#### Description of the task:
Wherever the string "approval" shows up in the data below, copy the whole line.

#### Provided records:
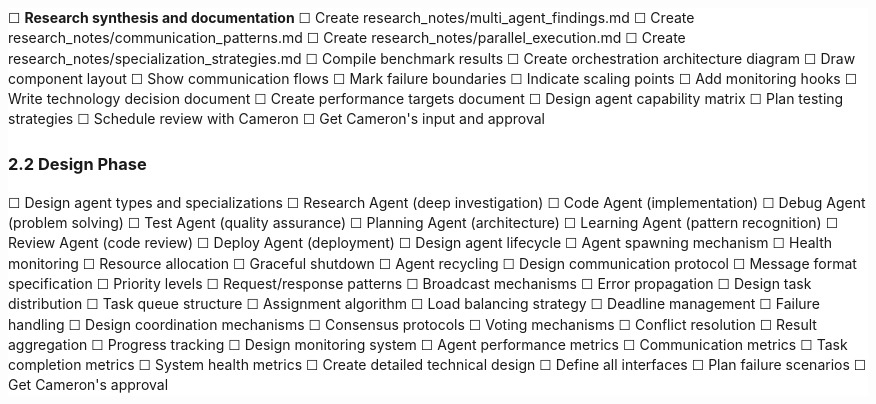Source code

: ☐ **Research synthesis and documentation**
  ☐ Create research_notes/multi_agent_findings.md
  ☐ Create research_notes/communication_patterns.md
  ☐ Create research_notes/parallel_execution.md
  ☐ Create research_notes/specialization_strategies.md
  ☐ Compile benchmark results
  ☐ Create orchestration architecture diagram
    ☐ Draw component layout
    ☐ Show communication flows
    ☐ Mark failure boundaries
    ☐ Indicate scaling points
    ☐ Add monitoring hooks
  ☐ Write technology decision document
  ☐ Create performance targets document
  ☐ Design agent capability matrix
  ☐ Plan testing strategies
  ☐ Schedule review with Cameron
  ☐ Get Cameron's input and approval

### 2.2 Design Phase
☐ Design agent types and specializations
  ☐ Research Agent (deep investigation)
  ☐ Code Agent (implementation)
  ☐ Debug Agent (problem solving)
  ☐ Test Agent (quality assurance)
  ☐ Planning Agent (architecture)
  ☐ Learning Agent (pattern recognition)
  ☐ Review Agent (code review)
  ☐ Deploy Agent (deployment)
☐ Design agent lifecycle
  ☐ Agent spawning mechanism
  ☐ Health monitoring
  ☐ Resource allocation
  ☐ Graceful shutdown
  ☐ Agent recycling
☐ Design communication protocol
  ☐ Message format specification
  ☐ Priority levels
  ☐ Request/response patterns
  ☐ Broadcast mechanisms
  ☐ Error propagation
☐ Design task distribution
  ☐ Task queue structure
  ☐ Assignment algorithm
  ☐ Load balancing strategy
  ☐ Deadline management
  ☐ Failure handling
☐ Design coordination mechanisms
  ☐ Consensus protocols
  ☐ Voting mechanisms
  ☐ Conflict resolution
  ☐ Result aggregation
  ☐ Progress tracking
☐ Design monitoring system
  ☐ Agent performance metrics
  ☐ Communication metrics
  ☐ Task completion metrics
  ☐ System health metrics
☐ Create detailed technical design
☐ Define all interfaces
☐ Plan failure scenarios
☐ Get Cameron's approval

#### Task answer:
  ☐ Get Cameron's input and approval
☐ Get Cameron's approval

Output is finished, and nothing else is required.